10 thoughts on “Wine Sales Skyrocket! Is it Obama & Optimism? – Part 1

  1. John says:

    Great piece. I’m in the industry and work for a winery (one that has several pieces on your front page). I found your site a couple weeks ago and have been checking several times a day. I’ve also shared it with several of my colleagues. Good writing. I like the fact that you seem to go a little more in depth rather than just consolidating existing news.
    Don;t forget to post your twitter username on the front page and then twit when you have a new post.
    Continued luck!

  2. AC says:

    Our numbers have just rolled. I’ll do a dive and see what happened in flyover country. Let you know. enjoying your site tweaks

    AC

  3. somewineguy says:

    Small, family-owned winery guy here. Our Jan. 09 was 10% over forecast and 13% up versus last year. Our Feb. 09 looks good so far…keep pushing people!

  4. David Gaier says:

    We’ve gotta hope that this isn’t a blip; resurgent wine sales would not bring us out of this nosedive but would be a bright slice in consumer spending. Maybe people just needed a pick-me-up in the January gloom with a little boost from the Inaugural. For sure, wine retailing is still tough sledding right now.

  5. lperdue says:

    Yep. One month does not a trend make. But we can hope & pray.

  6. Josh M. says:

    Can anyone tell me what their # 1 month is (on average). Is it December? I’m doing a little research and I’m finding it hard to find relevant information to the wine and vineyard industry & statistics.

    Cheers,

    Josh

  7. Bubbles Gal says:

    Great site (just made you my new home page) and great piece! I would be most obliged if you could share some of the details of the champagne/sparkling segment in your next analysis!

    I am absolutely GIDDY on account of this news. Fingers crossed we’ve seen the bottom and are heading upwards, although that certainly doesn’t seem likely.

  8. Harvardwine says:

    Sure the wine sales increase! but the profit margin is decreasing in an alarming rate.
    In 2008, because of the fuel cost, the cost of making wine increased by 10-15%. The 2008 harvest was lower than expected and in conclusion the cost of one gallon of wine increased significantly.
    Selling higher volume is great but if numerous wineries sell at loss in order to supply the cash flow, it will become a severe downturn for the wine industry.
    In conclusion, I will not be surprised to see the number of existing wineries decreasing by the end of 2010.
    Also, Italian and Spanish wines will become the major competitor for US big brands. In these two countries, Bank are seizing inventories and are selling to wine negociants for a stunning low price.
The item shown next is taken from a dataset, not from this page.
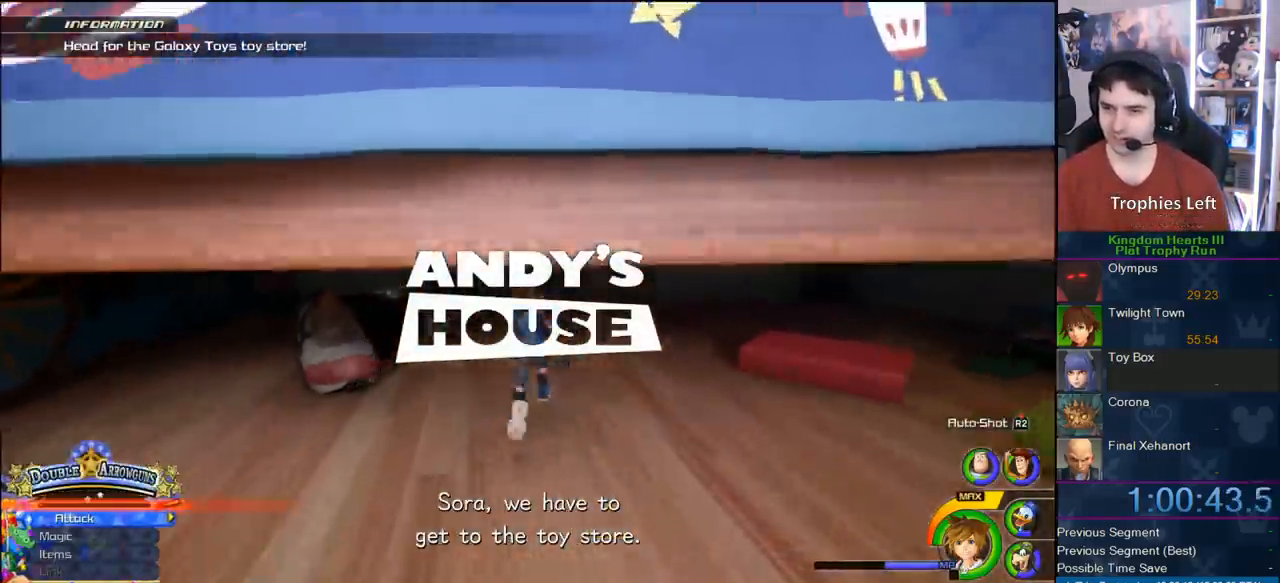
{"buttons": [], "left_stick": "up-left", "right_stick": "center", "button_events": [[50, "SQUARE", "up"]]}
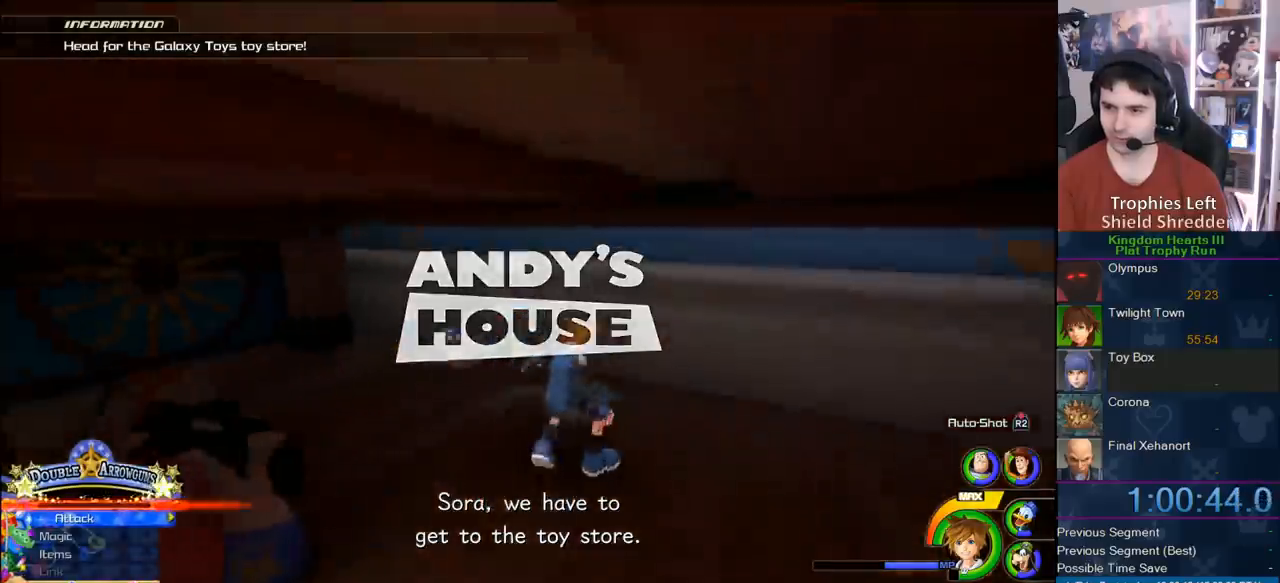
{"buttons": [], "left_stick": "center", "right_stick": "center", "button_events": [[317, "TRIANGLE", "down"], [417, "TRIANGLE", "up"]]}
    This is not how much you sell but how much money you make by selling!

  9. somewineguy says:

    @ Harvardwine:

    Yes, profit is still important as is the flow of cash. When the banks sh*t the bed, lines of credit dried up and wineries were probably forced to move inventory to bring cash in (to produce the next releases). I know of many virtual brand that did not produce a 2008 vintage for this reason.

    Our company was not impacted in this manner, but you mentioned higher prices of making wine and those are valid. Our response to those increased costs were simple:
    1. wear out our suppliers for better pricing, sometimes making long-term relationship commitments for best deal prices
    2. reduce costs by going with cheaper inputs (e.g. some corks are more expensive just on cosmetics, not performance)
    3. cut spending below the line (e.g. travel, competitions, charitable donations and all things not *directly* related to sales revenue)
    4. suspending raises and bonuses temporarily
    5. shifting production to more profitable wines

    My conclusion, much like yours, is that many small wineries or virtual brands (e.g. wine maker labels) will disappear. In the short run, we will have to compete with inventory blow outs clogging up the retail channel. In the long run, I believe the strong will survive and be better for it.

  10. vino33 says:

    Would be curious to know to what extent, if any, increases in off-premise wine sales were offset by decreases in on-premise sales.